=== Begin Enclosure ===

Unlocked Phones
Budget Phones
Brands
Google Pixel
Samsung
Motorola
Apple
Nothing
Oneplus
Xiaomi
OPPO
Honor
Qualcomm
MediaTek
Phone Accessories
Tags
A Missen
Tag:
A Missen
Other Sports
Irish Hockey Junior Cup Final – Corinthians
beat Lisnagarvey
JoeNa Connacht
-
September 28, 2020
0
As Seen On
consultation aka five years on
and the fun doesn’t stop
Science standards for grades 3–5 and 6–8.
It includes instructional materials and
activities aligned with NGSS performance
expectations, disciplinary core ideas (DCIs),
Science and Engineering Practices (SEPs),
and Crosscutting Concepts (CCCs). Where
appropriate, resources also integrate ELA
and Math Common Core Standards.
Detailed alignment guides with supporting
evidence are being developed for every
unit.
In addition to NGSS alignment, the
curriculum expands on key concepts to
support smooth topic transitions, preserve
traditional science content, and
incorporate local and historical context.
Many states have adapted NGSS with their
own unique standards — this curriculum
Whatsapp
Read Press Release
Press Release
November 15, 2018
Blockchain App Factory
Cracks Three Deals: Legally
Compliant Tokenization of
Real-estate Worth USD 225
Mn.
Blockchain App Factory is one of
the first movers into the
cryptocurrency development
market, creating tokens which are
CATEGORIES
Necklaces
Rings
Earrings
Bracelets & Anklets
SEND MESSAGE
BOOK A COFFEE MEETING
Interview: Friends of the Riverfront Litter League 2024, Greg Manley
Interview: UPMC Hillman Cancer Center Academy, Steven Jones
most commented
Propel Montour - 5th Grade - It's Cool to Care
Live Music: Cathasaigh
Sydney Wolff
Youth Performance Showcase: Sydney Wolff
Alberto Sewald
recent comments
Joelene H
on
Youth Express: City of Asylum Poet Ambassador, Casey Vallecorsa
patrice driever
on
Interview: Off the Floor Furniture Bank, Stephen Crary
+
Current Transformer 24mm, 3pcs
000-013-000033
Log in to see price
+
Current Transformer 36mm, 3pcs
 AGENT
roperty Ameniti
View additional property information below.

=== End Enclosure ===

WHAT YOU HAVE TO DO
Filter the items to the lines that contain the word "NGSS", and copy each one. Case counts.

ANSWER FOR THE TASK
activities aligned with NGSS performance
In addition to NGSS alignment, the
Many states have adapted NGSS with their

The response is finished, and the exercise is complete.